Composer Martin Ellerby made a presentation on behalf of the Worshipful
Company of Musicians to Sellers stalwart, David Johnson, which is
well deserved, whilst even the Mayor gave his observations. Peggy
Tomlinson and her team received thanks for their sterling work that
they do all year round culminating with a full weekends contesting.
The judges David Read and Roy Roe emerged from the box to explain
that they were comfortable that they had the bands in the right
order. Roy Roe commented that they had heard some great playing,
and commented that the solo playing was at times disappointing,
but those soloists who did shine, really did well.
Peter Roberts was awarded the Eddie Noble MBE, Memorial Trophy.
Sheona White claimed the Best Soloist award from Kirklees Music.
Rothwell came out in sixth place, followed by Grimethorpe in fifth.

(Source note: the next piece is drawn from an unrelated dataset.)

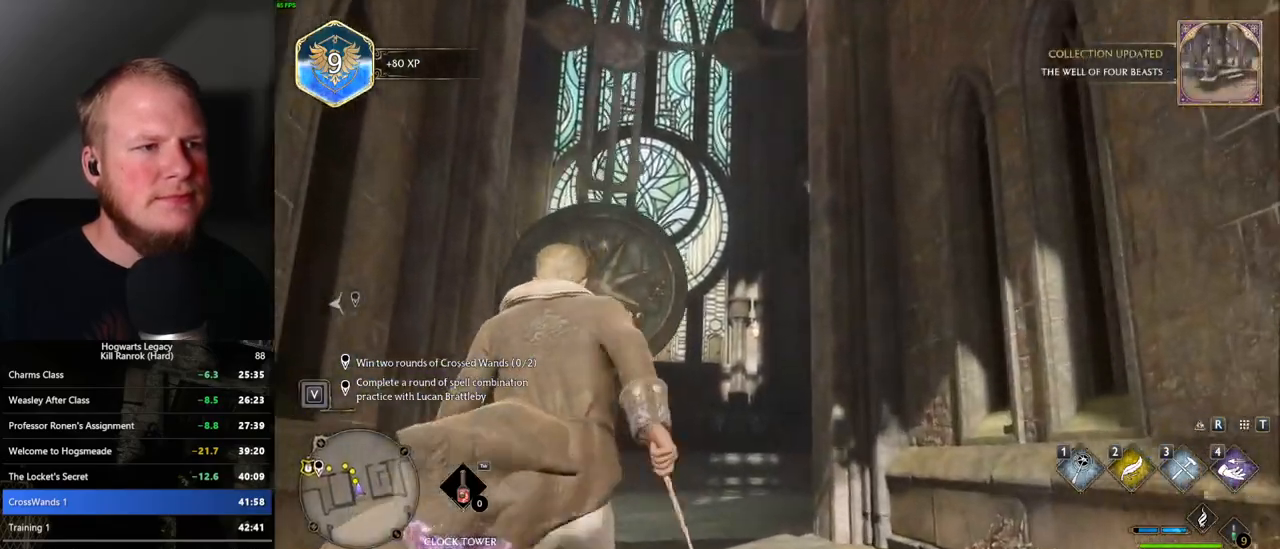
{"keys": ["a", "w"], "mouse": [], "events": [[67, "a", "up"], [317, "a", "down"]]}
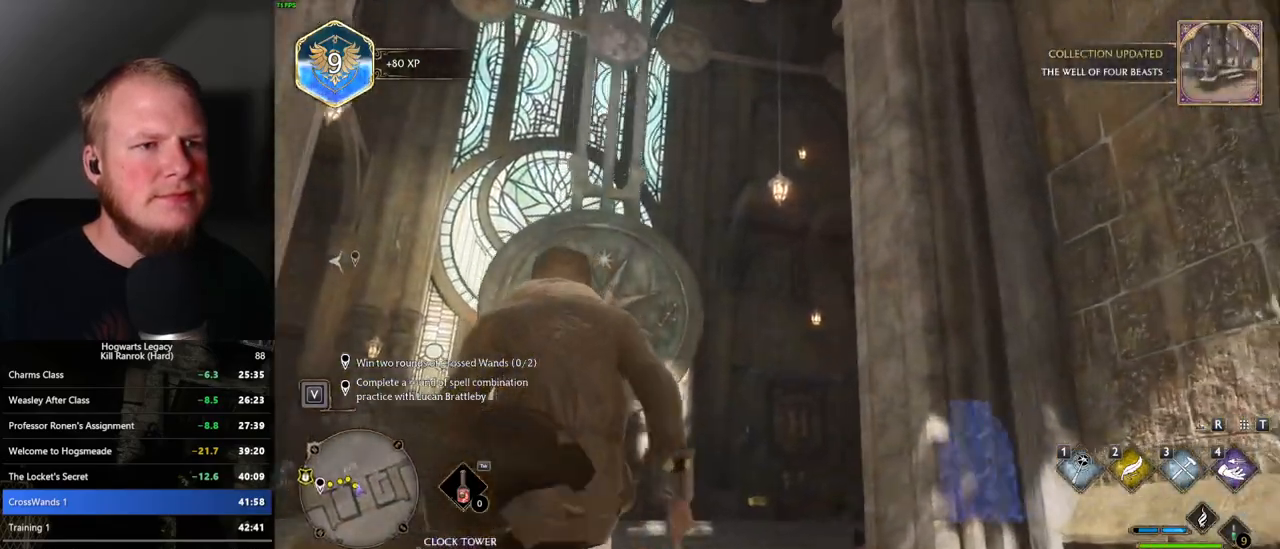
{"keys": ["a"], "mouse": [], "events": [[300, "w", "up"]]}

Sellers were two points in front of Grimethorpe (191) in fourth
place. Brighouse were given third, and for a split second, you
wondered if as last year, a twist was yet to come. Black Dyke second,
and when it was announced that the winning band had been awarded
197 points, you could hear most people take a sharp intake of breath.
It was only going to be YBS - and it was YBS.
Everybody loved the music and it proved a real winner for the
bands and audience. Unfortunately for Black Dyke, Brighouse and
Sellers though, it was not their day, and quite frankly, they
really complain. The 2004 Yorkshire Regional Championship was
all about a truly magical interpretation of Tristan Encounters
from Professor King and his wonderful band.